My child was born on Sept in SKorea and work's lawyer submitted the application around Oct 1, and now is almost end of November but still no news. Is this normal?


also got another question, according to japan immigration website, working visa renewal process can take up to 2 weeks- 3months. If my working visa expired during the process of renewal of my working visa, what will happen then? 

Thanks


----------



## larabell (Sep 10, 2007)

Three months seems a bit long... but if you're here already and apply for an extension to your period of stay, there should be a notation somewhere (used to be in your passport but not it's probably on the back of your zairyu card) that you've applied and, in theory, you're covered for however long it takes to process your application. But after a couple of months, I'd be on the phone to Immigration to see what's up.

Same with your child's application. Have the attorney give them a call because I only had to wait a few weeks for each of my kids. There's not much they would need to check in order to make a decision. On the other hand... it could make a difference that your child wasn't born in Japan. But I'd still suggest a phone call because two months also seems a bit long to me.


----------



## helloworld232 (Sep 13, 2013)

larabell said:


> But I'd still suggest a phone call because two months also seems a bit long to me.

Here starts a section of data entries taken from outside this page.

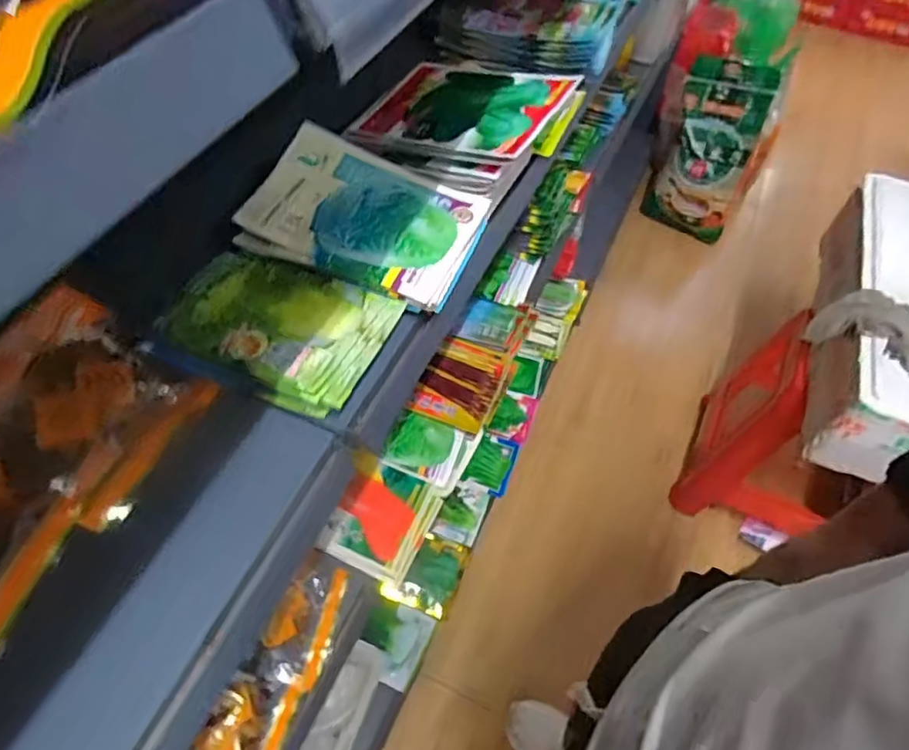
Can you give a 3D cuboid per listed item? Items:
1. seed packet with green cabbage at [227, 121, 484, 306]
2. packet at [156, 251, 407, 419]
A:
[{"bbox_3d":[-0.080,-0.147,0.531,0.192,0.019,0.128,23,61,11],"label":"seed packet with green cabbage"},{"bbox_3d":[-0.144,-0.046,0.484,0.178,0.027,0.121,23,58,12],"label":"packet"}]

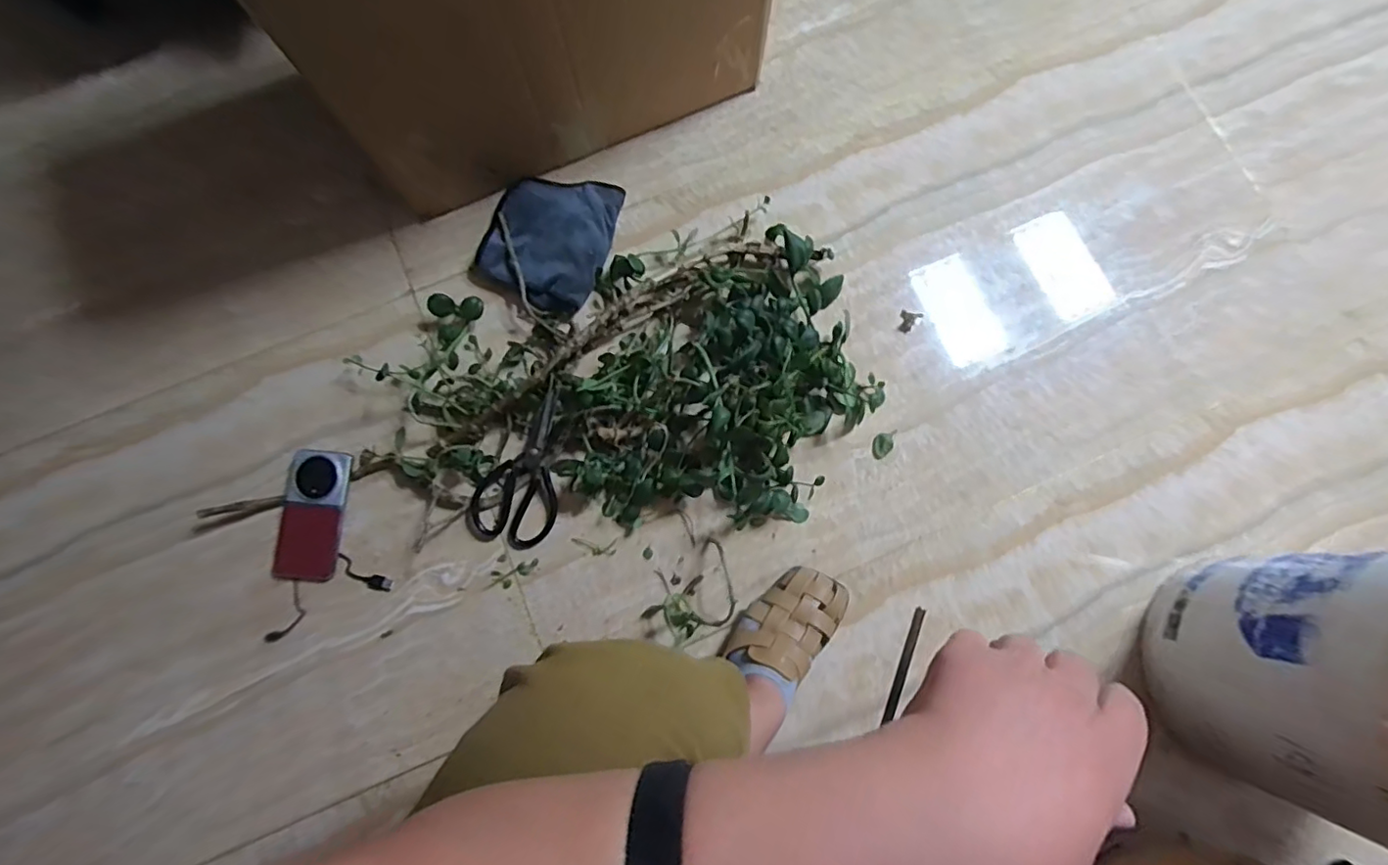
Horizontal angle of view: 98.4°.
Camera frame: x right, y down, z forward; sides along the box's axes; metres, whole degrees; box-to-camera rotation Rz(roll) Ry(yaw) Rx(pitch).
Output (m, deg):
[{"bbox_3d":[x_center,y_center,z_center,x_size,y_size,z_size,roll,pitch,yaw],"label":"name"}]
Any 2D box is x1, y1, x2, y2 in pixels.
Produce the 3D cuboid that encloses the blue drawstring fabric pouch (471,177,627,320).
[{"bbox_3d":[-0.211,-0.287,0.856,0.174,0.068,0.206,18,79,3],"label":"blue drawstring fabric pouch"}]

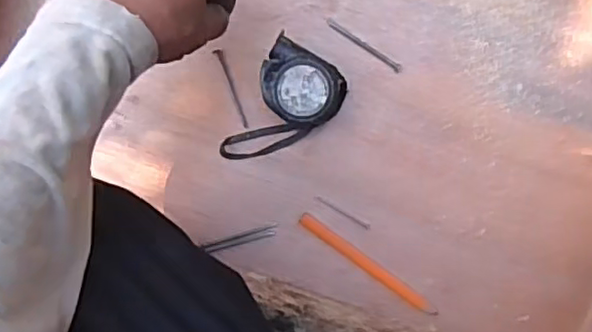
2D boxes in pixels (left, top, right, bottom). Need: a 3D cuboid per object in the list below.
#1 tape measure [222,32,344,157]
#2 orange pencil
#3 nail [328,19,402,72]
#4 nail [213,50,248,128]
[{"bbox_3d":[-0.008,-0.042,0.518,0.071,0.045,0.110,32,100,-2],"label":"tape measure"},{"bbox_3d":[0.064,0.089,0.557,0.144,0.009,0.011,36,99,-3],"label":"orange pencil"},{"bbox_3d":[0.058,-0.102,0.526,0.073,0.004,0.007,35,99,-3],"label":"nail"},{"bbox_3d":[-0.054,-0.067,0.538,0.007,0.005,0.070,-20,98,6],"label":"nail"}]

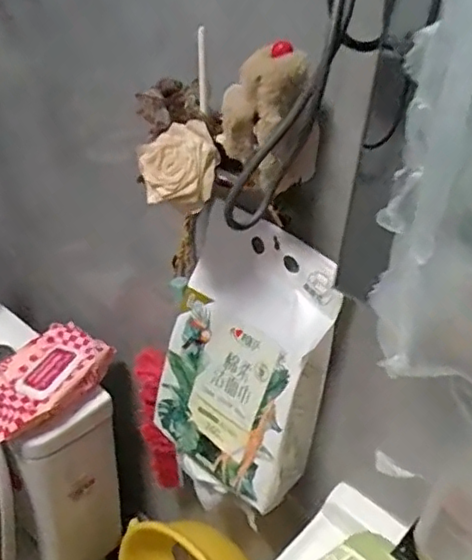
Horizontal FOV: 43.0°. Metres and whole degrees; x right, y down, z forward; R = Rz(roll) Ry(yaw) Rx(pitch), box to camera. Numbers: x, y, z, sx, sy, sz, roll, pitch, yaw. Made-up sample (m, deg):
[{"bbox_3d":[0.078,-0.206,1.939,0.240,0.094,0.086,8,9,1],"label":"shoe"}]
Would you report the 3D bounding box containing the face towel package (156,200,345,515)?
[{"bbox_3d":[0.003,0.108,0.684,0.179,0.347,0.093,29,42,29],"label":"face towel package"}]

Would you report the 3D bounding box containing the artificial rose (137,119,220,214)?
[{"bbox_3d":[-0.051,-0.099,0.549,0.076,0.077,0.045,-3,-7,18],"label":"artificial rose"}]

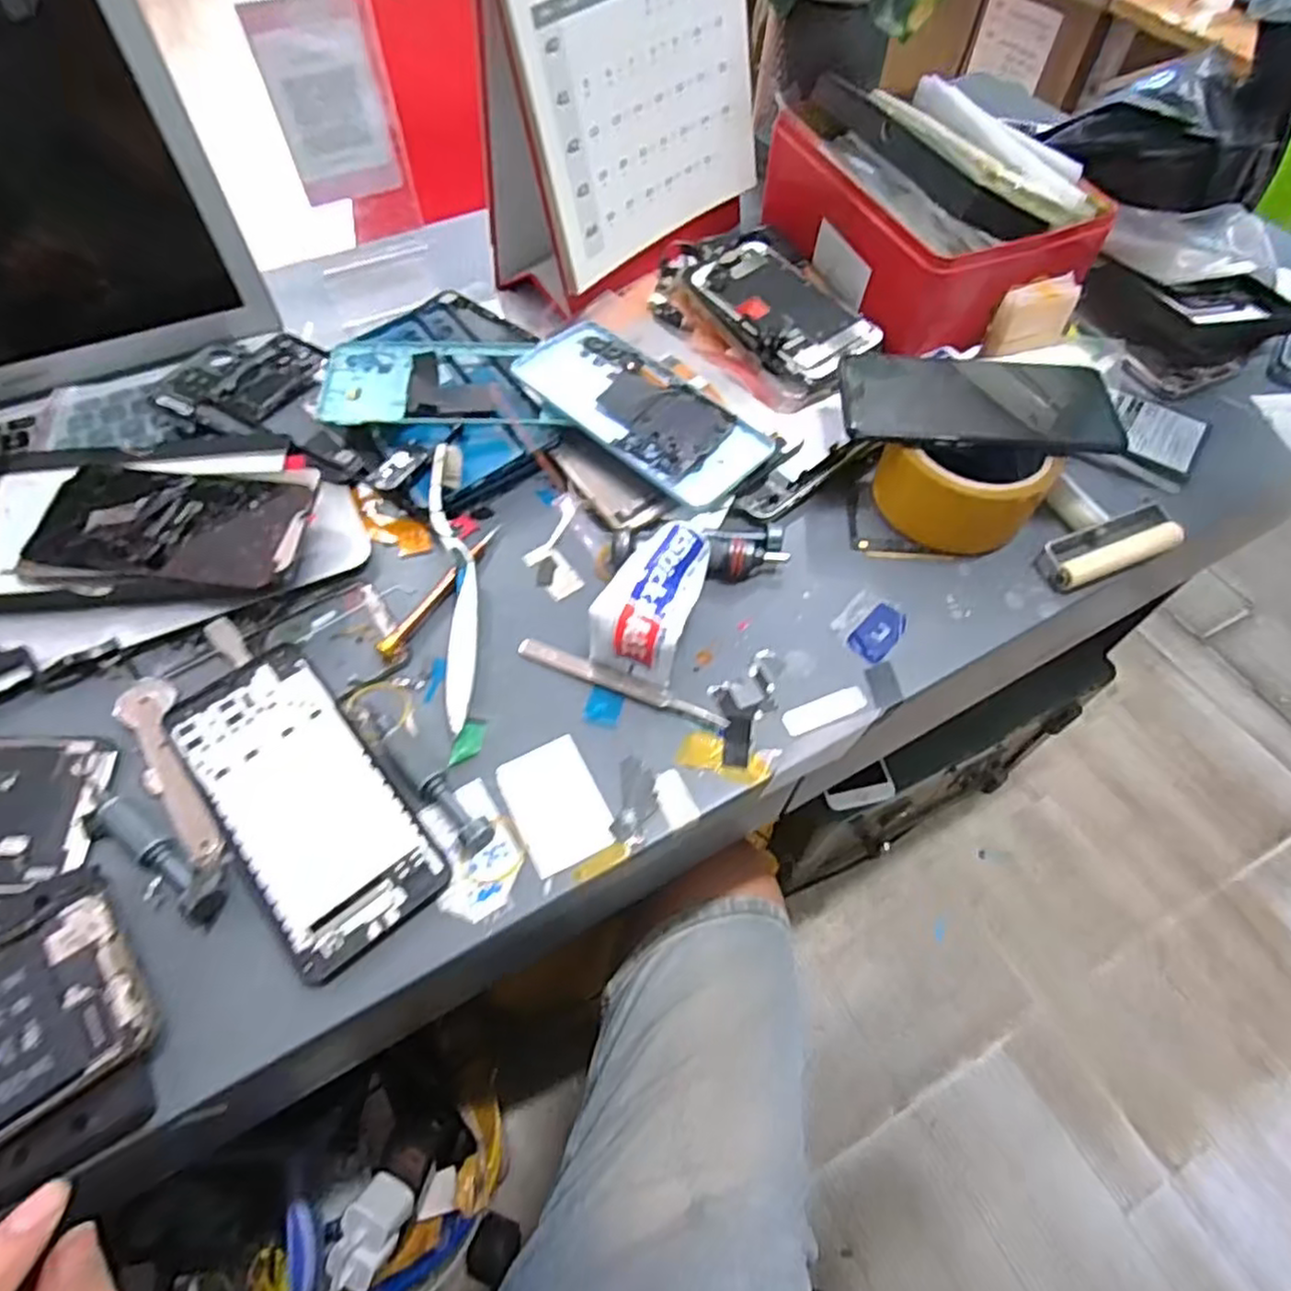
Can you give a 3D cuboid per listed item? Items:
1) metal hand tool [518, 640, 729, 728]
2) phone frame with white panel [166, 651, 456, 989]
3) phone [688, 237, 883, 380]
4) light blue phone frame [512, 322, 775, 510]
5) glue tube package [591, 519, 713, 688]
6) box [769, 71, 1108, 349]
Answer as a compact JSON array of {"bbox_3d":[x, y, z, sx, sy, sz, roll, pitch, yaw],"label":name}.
[{"bbox_3d":[-0.014,0.020,0.378,0.118,0.008,0.011,22,60,13],"label":"metal hand tool"},{"bbox_3d":[-0.165,0.070,0.340,0.073,0.006,0.161,-36,65,-20],"label":"phone frame with white panel"},{"bbox_3d":[0.095,-0.234,0.494,0.077,0.017,0.136,-25,62,-15],"label":"phone"},{"bbox_3d":[-0.006,-0.149,0.446,0.166,0.008,0.076,40,64,18],"label":"light blue phone frame"},{"bbox_3d":[0.007,-0.026,0.377,0.045,0.038,0.077,21,60,12],"label":"glue tube package"},{"bbox_3d":[0.207,-0.325,0.519,0.151,0.087,0.210,-24,61,-14],"label":"box"}]

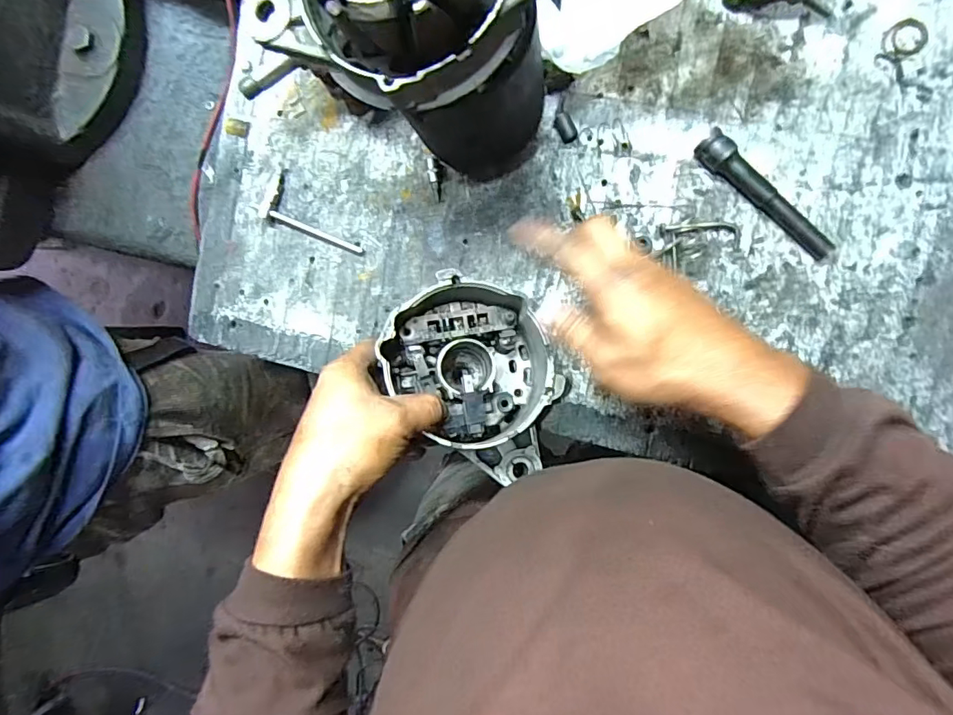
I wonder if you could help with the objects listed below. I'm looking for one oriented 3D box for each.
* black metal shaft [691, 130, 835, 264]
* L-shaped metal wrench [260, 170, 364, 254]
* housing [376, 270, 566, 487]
[{"bbox_3d":[0.221,-0.123,0.394,0.127,0.021,0.021,45,99,5],"label":"black metal shaft"},{"bbox_3d":[-0.142,-0.131,0.461,0.101,0.006,0.046,21,96,8],"label":"L-shaped metal wrench"},{"bbox_3d":[0.006,0.015,0.398,0.116,0.068,0.157,-44,96,-8],"label":"housing"}]

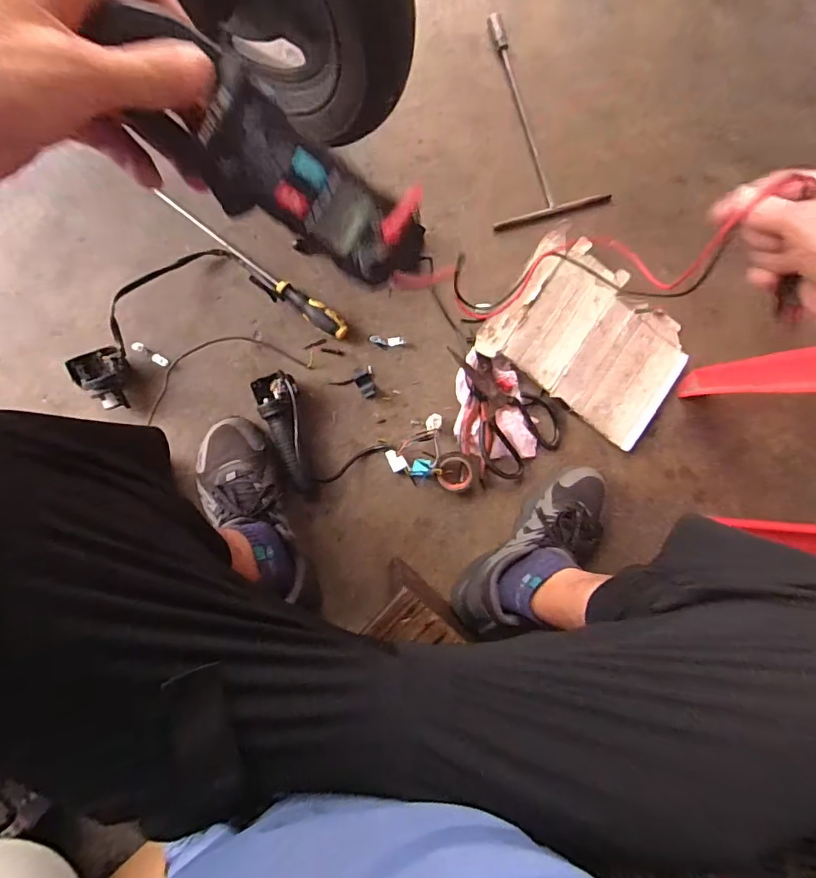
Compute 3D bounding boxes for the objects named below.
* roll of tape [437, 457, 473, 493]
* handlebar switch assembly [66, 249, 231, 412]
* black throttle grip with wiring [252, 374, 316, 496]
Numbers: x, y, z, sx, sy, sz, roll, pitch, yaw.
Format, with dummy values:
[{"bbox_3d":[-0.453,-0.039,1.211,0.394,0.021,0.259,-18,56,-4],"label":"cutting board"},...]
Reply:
[{"bbox_3d":[0.070,0.053,0.709,0.053,0.028,0.049,0,87,-7],"label":"roll of tape"},{"bbox_3d":[-0.350,-0.168,0.657,0.083,0.058,0.264,30,84,-6],"label":"handlebar switch assembly"},{"bbox_3d":[-0.162,-0.010,0.671,0.059,0.049,0.168,-21,90,-8],"label":"black throttle grip with wiring"}]

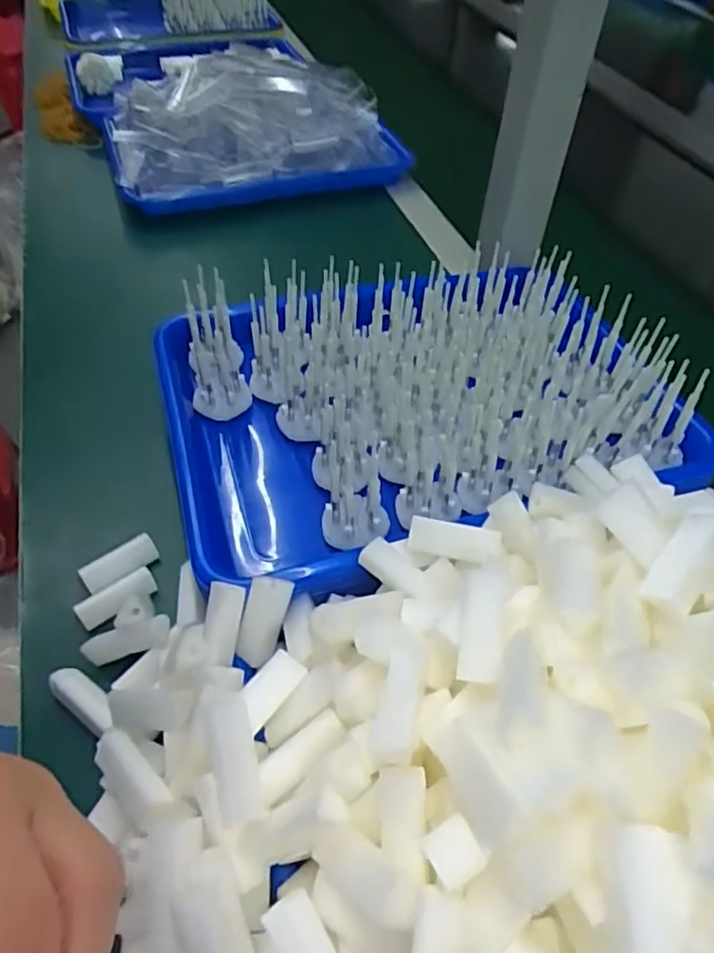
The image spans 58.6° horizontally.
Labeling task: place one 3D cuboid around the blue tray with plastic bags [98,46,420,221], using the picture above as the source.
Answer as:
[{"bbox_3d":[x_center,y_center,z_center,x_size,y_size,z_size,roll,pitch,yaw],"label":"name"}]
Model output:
[{"bbox_3d":[-0.118,-0.405,0.729,0.325,0.094,0.190,-14,52,-15],"label":"blue tray with plastic bags"}]

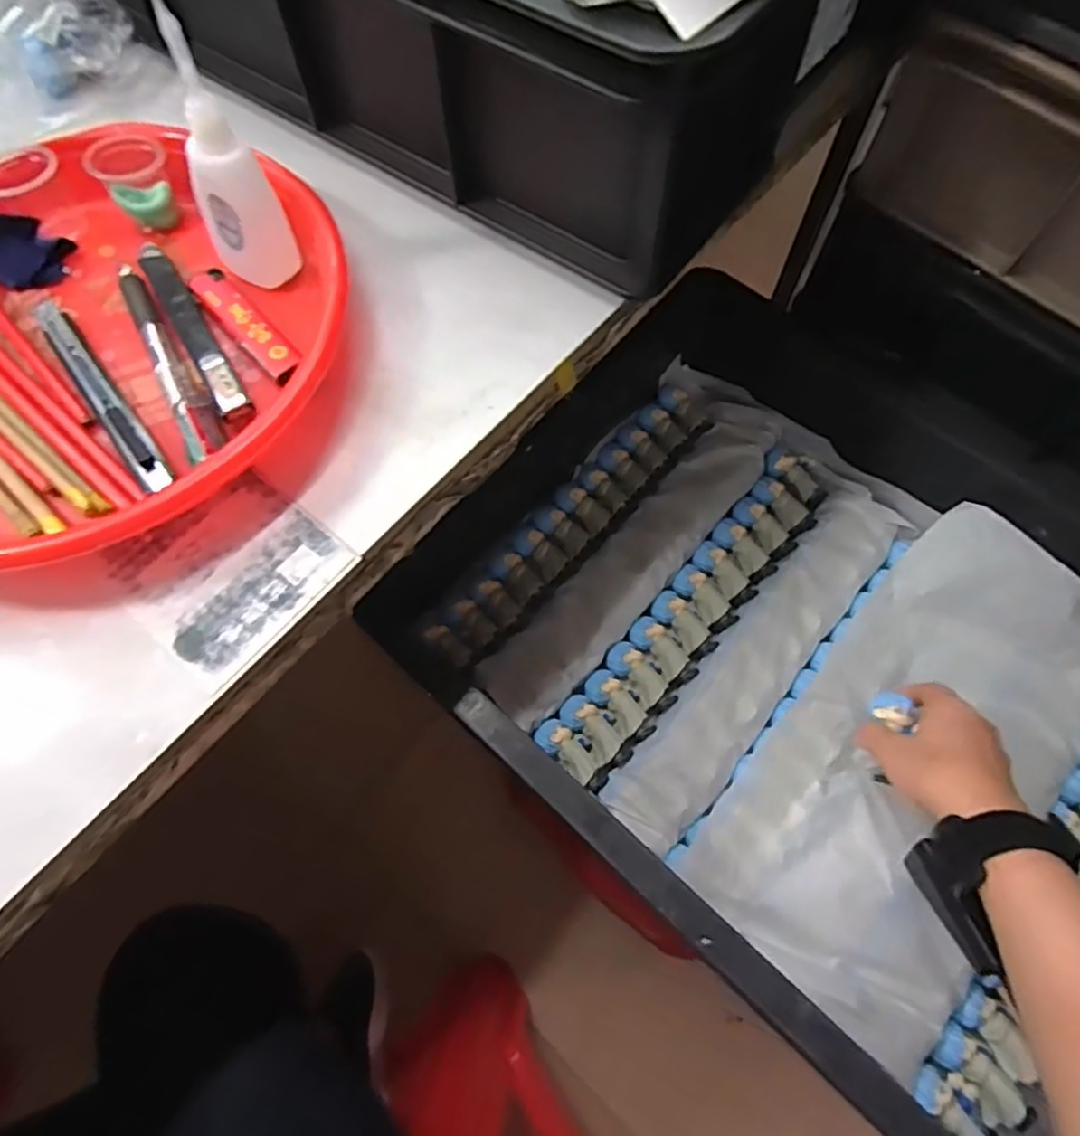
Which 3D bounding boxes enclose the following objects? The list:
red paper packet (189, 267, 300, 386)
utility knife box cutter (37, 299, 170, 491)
[{"bbox_3d":[-0.144,-0.120,0.324,0.017,0.008,0.076,-40,72,-15],"label":"red paper packet"},{"bbox_3d":[-0.208,-0.084,0.310,0.014,0.006,0.135,-36,71,-14],"label":"utility knife box cutter"}]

Ya, still nothing yet and has been 2 months now. I tried calling them but it seems they only speak Japanese which I can't =(


----------



## larabell (Sep 10, 2007)

If you're in the Kanto area, the Tokyo Immigration Bureau has an English phone number that you can find fairly easily using Google. If you're not in the Kanto area you might still be able to ask them if there's an English number you can call or if there's some other way to check on your application. Worst case, pay a visit to the office where you made your application and tell them you've been waiting two months and that you want to know what you should do.

It's certainly possible that the backlog is that long or that your application needed some kind of special processing but I don't recall waiting any more than a few weeks for an extension. Of course, it's been a while since I've had to worry about that so they might have gotten slower since then.

Good luck...


----------